In April 2009, SEALs rescued the Maersk Alabama’s captain, Richard Phillips.
In May 2011, the CIA identified al-Qaeda leader Usama bin Laden’s whereabouts as a huge home in Pakistan. SEAL Team Six (DEVGRU) members performed an operation deep within Pakistan, killed bin Laden and some of his subordinates, and returned to Afghanistan without casualties.
Training to become a Navy SEAL is lengthy and arduous; the SEALs boast that theirs is the most difficult training of any U.S. military special operator.

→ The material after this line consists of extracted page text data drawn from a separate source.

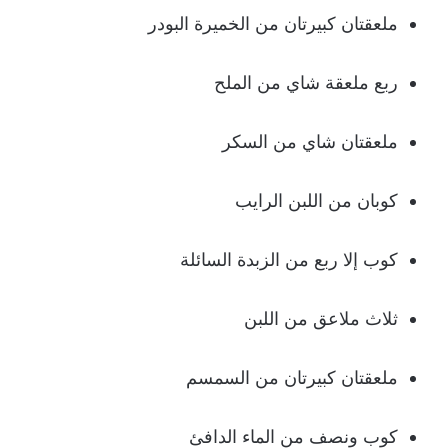
ملعقتان كبيرتان من الخميرة البودر
ربع ملعقة شاي من الملح
ملعقتان شاي من السكر
كوبان من اللبن الرايب
كوب إلا ربع من الزبدة السائلة
ثلاث ملاعق من اللبن
ملعقتان كبيرتان من السمسم
كوب ونصف من الماء الدافئ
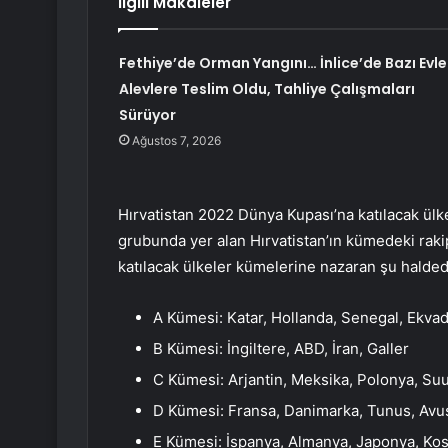
İlgili Makaleler
Fethiye’de Orman Yangını… İnlice’de Bazı Evle
Alevlere Teslim Oldu, Tahliye Çalışmaları
Sürüyor
Ağustos 7, 2026
Hırvatistan 2022 Dünya Kupası’na katılacak ülk
grubunda yer alan Hırvatistan’ın kümedeki raki
katılacak ülkeler kümelerine nazaran şu halded
A Kümesi: Katar, Hollanda, Senegal, Ekva
B Kümesi: İngiltere, ABD, İran, Galler
C Kümesi: Arjantin, Meksika, Polonya, Suu
D Kümesi: Fransa, Danimarka, Tunus, Avus
E Kümesi: İspanya, Almanya, Japonya, Kos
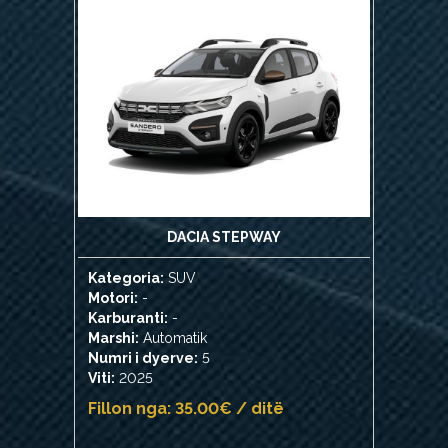
DACIA STEPWAY
Kategoria:
SUV
Motori:
-
Karburanti:
-
Marshi:
Automatik
Numri i dyerve:
5
Viti:
2025
Fillon nga: 35.00€ / ditë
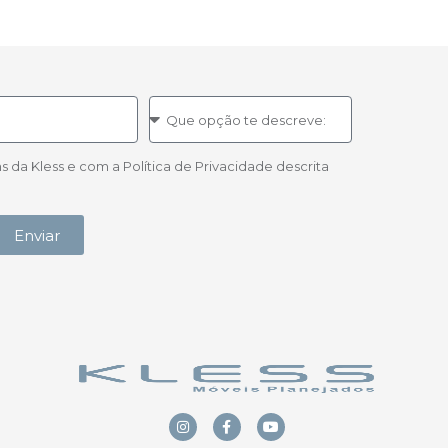
a Kless e com a Política de Privacidade descrita
Enviar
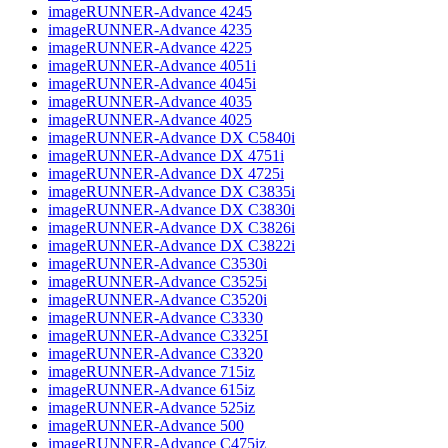
imageRUNNER-Advance 4245
imageRUNNER-Advance 4235
imageRUNNER-Advance 4225
imageRUNNER-Advance 4051i
imageRUNNER-Advance 4045i
imageRUNNER-Advance 4035
imageRUNNER-Advance 4025
imageRUNNER-Advance DX C5840i
imageRUNNER-Advance DX 4751i
imageRUNNER-Advance DX 4725i
imageRUNNER-Advance DX C3835i
imageRUNNER-Advance DX C3830i
imageRUNNER-Advance DX C3826i
imageRUNNER-Advance DX C3822i
imageRUNNER-Advance C3530i
imageRUNNER-Advance C3525i
imageRUNNER-Advance C3520i
imageRUNNER-Advance C3330
imageRUNNER-Advance C3325I
imageRUNNER-Advance C3320
imageRUNNER-Advance 715iz
imageRUNNER-Advance 615iz
imageRUNNER-Advance 525iz
imageRUNNER-Advance 500
imageRUNNER-Advance C475iz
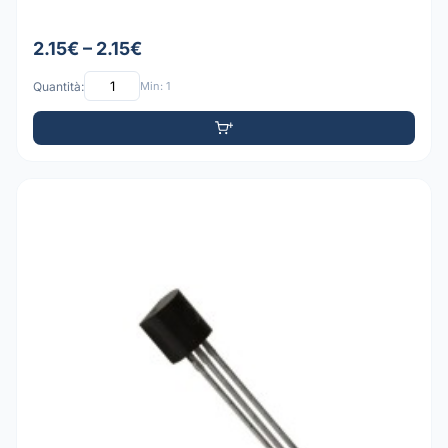
2.15€ – 2.15€
Quantità:
Min: 1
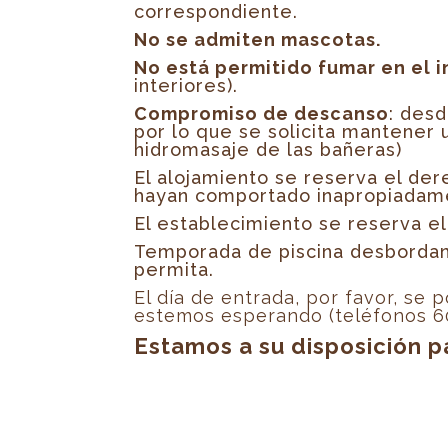
correspondiente.
No se admiten mascotas.
No está permitido fumar en el in
interiores).
Compromiso de descanso
:
desd
por lo que se solicita mantener 
hidromasaje de las bañeras)
El alojamiento se reserva el de
hayan comportado inapropiadame
El establecimiento se reserva el 
Temporada de piscina desbordant
permita.
El día de entrada, por favor, se
estemos esperando (teléfonos 6
Estamos a su disposición p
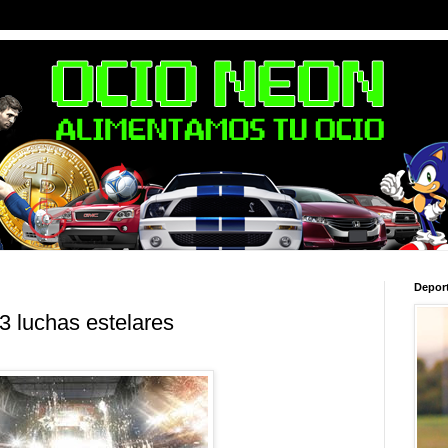
Depor
3 luchas estelares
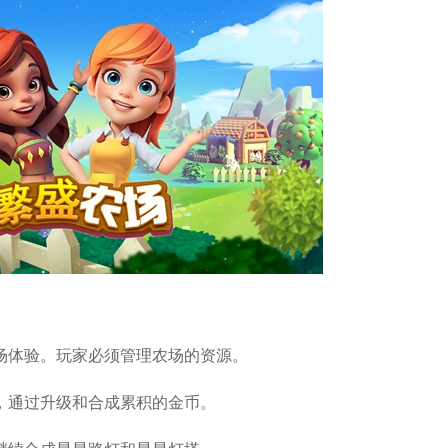
场体验。玩家必须管理农场的资源。
，通过升级和合成累积的金币。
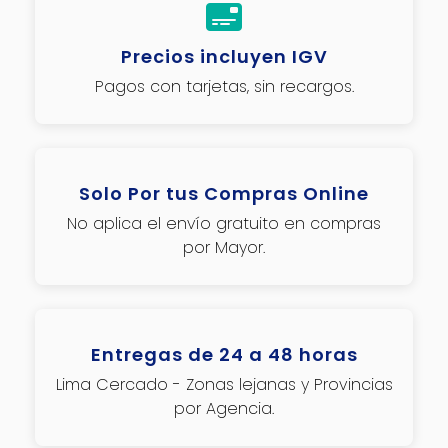
Precios incluyen IGV
Pagos con tarjetas, sin recargos.
Solo Por tus Compras Online
No aplica el envío gratuito en compras
por Mayor.
Entregas de 24 a 48 horas
Lima Cercado - Zonas lejanas y Provincias
por Agencia.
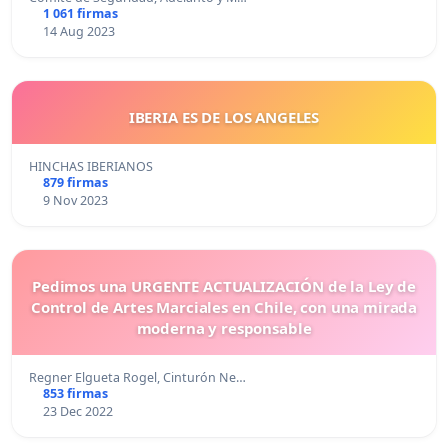
1 061 firmas
14 Aug 2023
IBERIA ES DE LOS ANGELES
HINCHAS IBERIANOS
879 firmas
9 Nov 2023
Pedimos una URGENTE ACTUALIZACIÓN de la Ley de
Control de Artes Marciales en Chile, con una mirada
moderna y responsable
Regner Elgueta Rogel, Cinturón Ne…
853 firmas
23 Dec 2022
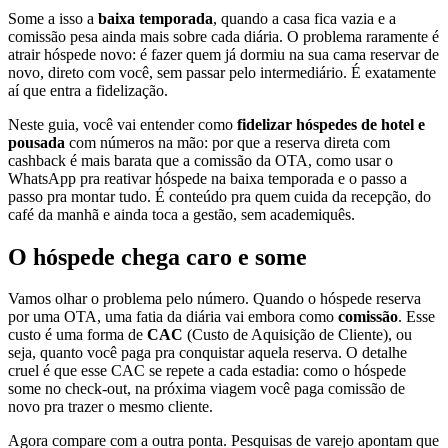
Some a isso a
baixa temporada
, quando a casa fica vazia e a
comissão pesa ainda mais sobre cada diária. O problema raramente é
atrair hóspede novo: é fazer quem já dormiu na sua cama reservar de
novo, direto com você, sem passar pelo intermediário. É exatamente
aí que entra a fidelização.
Neste guia, você vai entender como
fidelizar hóspedes de hotel e
pousada
com números na mão: por que a reserva direta com
cashback é mais barata que a comissão da OTA, como usar o
WhatsApp pra reativar hóspede na baixa temporada e o passo a
passo pra montar tudo. É conteúdo pra quem cuida da recepção, do
café da manhã e ainda toca a gestão, sem academiquês.
O hóspede chega caro e some
Vamos olhar o problema pelo número. Quando o hóspede reserva
por uma OTA, uma fatia da diária vai embora como
comissão
. Esse
custo é uma forma de
CAC
(Custo de Aquisição de Cliente), ou
seja, quanto você paga pra conquistar aquela reserva. O detalhe
cruel é que esse CAC se repete a cada estadia: como o hóspede
some no check-out, na próxima viagem você paga comissão de
novo pra trazer o mesmo cliente.
Agora compare com a outra ponta. Pesquisas de varejo apontam que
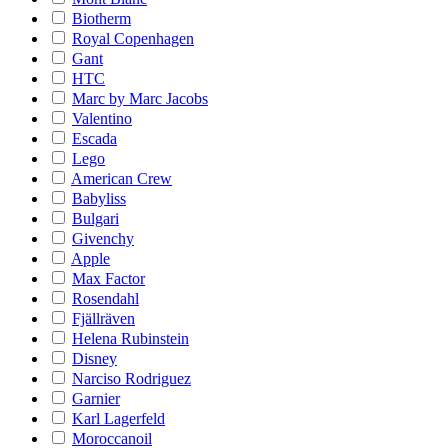
Biotherm
Royal Copenhagen
Gant
HTC
Marc by Marc Jacobs
Valentino
Escada
Lego
American Crew
Babyliss
Bulgari
Givenchy
Apple
Max Factor
Rosendahl
Fjällräven
Helena Rubinstein
Disney
Narciso Rodriguez
Garnier
Karl Lagerfeld
Moroccanoil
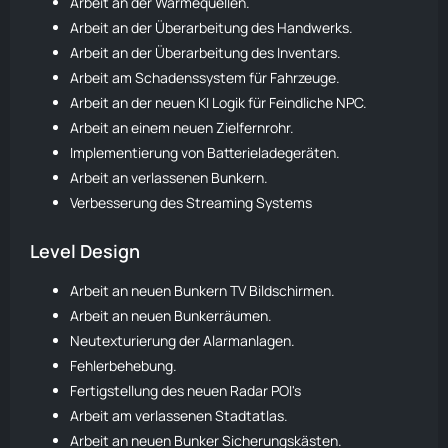
Arbeit an der Wärmequellen.
Arbeit an der Überarbeitung des Handwerks.
Arbeit an der Überarbeitung des Inventars.
Arbeit am Schadenssystem für Fahrzeuge.
Arbeit an der neuen KI Logik für Feindliche NPC.
Arbeit an einem neuen Zielfernrohr.
Implementierung von Batterieladegeräten.
Arbeit an verlassenen Bunkern.
Verbesserung des Streaming Systems
Level Design
Arbeit an neuen Bunkern TV Bildschirmen.
Arbeit an neuen Bunkerräumen.
Neutexturierung der Alarmanlagen.
Fehlerbehebung.
Fertigstellung des neuen Radar
POI
's
Arbeit am verlassenen Stadtatlas.
Arbeit an neuen Bunker Sicherungskästen.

The first barrier for prospective SEALs is the renowned BUD/S training, which consists of 24 weeks of rigorous physical exercise. During “Hell Week,” applicants are kept awake for virtually the full five-and-a-half days of training, during which they are exposed to the elements and tired. This region is where most DORs (drops on request) occur. Potential SEALs must then complete the combat diving and land warfare training phases.
It is followed by an additional 27 weeks of training, which includes Jump School and SEAL Qualification Training. Successful candidates will subsequently be assigned to a SEAL platoon after receiving the coveted SEAL Trident.
Yet, only a small percentage of those who volunteered have graduated. As one of the “truths” of the special forces, “SOF cannot be mass-produced.”
Like Special Forces doctors, SEAL medics are the most valuable members of any squad. Similar to other SOCOM forces, SEALs frequently operate away from conventional backup. And SEAL medics are the lifeline for the host nation’s U.S. and other partner forces.
The Tactical Medical Cell now oversees Tactical Combat Critical Care (TCCC) and Prolonged Field Care (PFC) training for SEALs. Formerly, SEALs attended the Army’s Special Forces Medical Sergeants’ School (TMC).
Special Operations Tactical Medic (SOTM) training is mandatory for all SEALs and SWCC operators. SOTM is a 28-week program with four distinct phases. This training includes IV treatment, dive medicine, prehospital trauma life support (PHTLS), trauma, airway, and patient assessment.
The Navy SEALs descended from WWII’s small teams of frogmen and UDTs, continue to serve the nation’s interests in all four corners of the globe. According to their philosophy, the only easy day was yesterday.